--- START ---
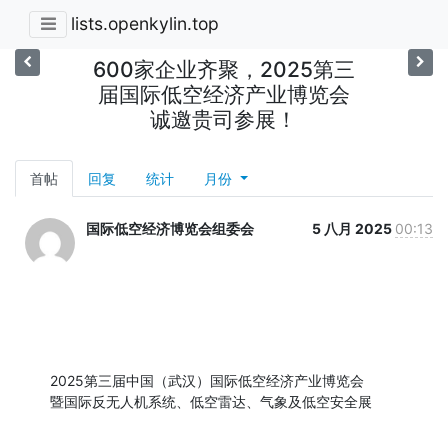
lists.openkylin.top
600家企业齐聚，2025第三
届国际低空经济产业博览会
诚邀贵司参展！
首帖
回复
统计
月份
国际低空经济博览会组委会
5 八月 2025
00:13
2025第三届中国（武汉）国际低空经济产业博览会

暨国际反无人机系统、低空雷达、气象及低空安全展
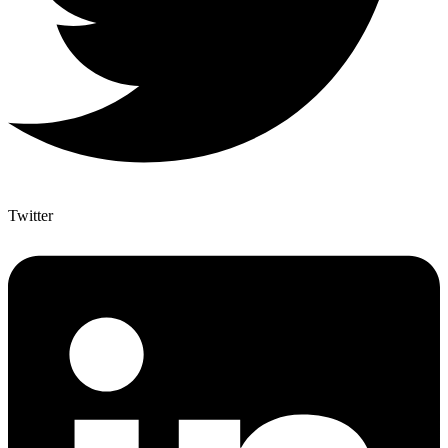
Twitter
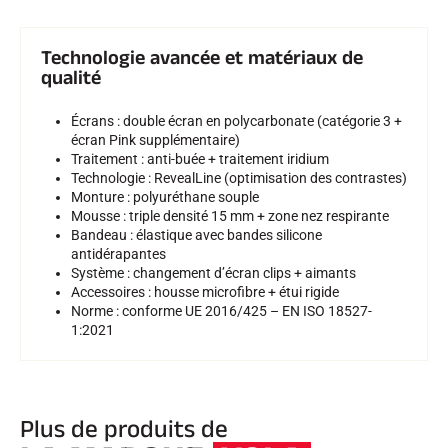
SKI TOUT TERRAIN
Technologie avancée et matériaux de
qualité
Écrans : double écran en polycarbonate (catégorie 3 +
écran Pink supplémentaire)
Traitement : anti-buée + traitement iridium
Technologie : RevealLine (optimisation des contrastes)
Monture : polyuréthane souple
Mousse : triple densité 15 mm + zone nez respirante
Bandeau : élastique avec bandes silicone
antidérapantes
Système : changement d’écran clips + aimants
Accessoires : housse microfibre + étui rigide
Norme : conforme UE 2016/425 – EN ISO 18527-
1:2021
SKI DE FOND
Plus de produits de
--- END ---
--- START ---
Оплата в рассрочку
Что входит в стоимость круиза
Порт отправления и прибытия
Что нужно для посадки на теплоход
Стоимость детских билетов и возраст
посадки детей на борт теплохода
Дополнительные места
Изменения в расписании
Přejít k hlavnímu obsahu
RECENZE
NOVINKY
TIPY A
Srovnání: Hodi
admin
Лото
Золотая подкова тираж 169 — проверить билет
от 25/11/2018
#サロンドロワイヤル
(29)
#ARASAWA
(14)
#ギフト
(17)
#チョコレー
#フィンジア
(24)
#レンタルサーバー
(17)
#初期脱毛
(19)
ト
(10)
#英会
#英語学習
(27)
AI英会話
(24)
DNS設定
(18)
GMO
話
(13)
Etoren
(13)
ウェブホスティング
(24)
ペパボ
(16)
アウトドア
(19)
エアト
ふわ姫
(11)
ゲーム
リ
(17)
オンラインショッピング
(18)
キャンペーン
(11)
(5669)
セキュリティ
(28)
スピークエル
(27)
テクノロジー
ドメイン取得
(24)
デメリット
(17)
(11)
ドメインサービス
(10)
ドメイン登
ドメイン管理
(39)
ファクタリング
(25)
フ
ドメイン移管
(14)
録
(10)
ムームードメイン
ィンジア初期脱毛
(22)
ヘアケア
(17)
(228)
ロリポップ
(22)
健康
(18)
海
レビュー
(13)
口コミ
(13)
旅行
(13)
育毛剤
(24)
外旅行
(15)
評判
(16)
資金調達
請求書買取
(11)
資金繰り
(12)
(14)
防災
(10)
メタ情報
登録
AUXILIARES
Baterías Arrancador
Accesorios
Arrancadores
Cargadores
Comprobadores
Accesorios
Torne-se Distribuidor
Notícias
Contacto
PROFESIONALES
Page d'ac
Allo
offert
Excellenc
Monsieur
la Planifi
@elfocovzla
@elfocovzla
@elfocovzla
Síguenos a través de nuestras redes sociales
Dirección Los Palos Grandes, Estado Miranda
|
--- END ---
**Task requirements**
Pull out each row above that contains the word "посадки", counting only matches with the same capitalization.

**Output below**
Что нужно для посадки на теплоход
посадки детей на борт теплохода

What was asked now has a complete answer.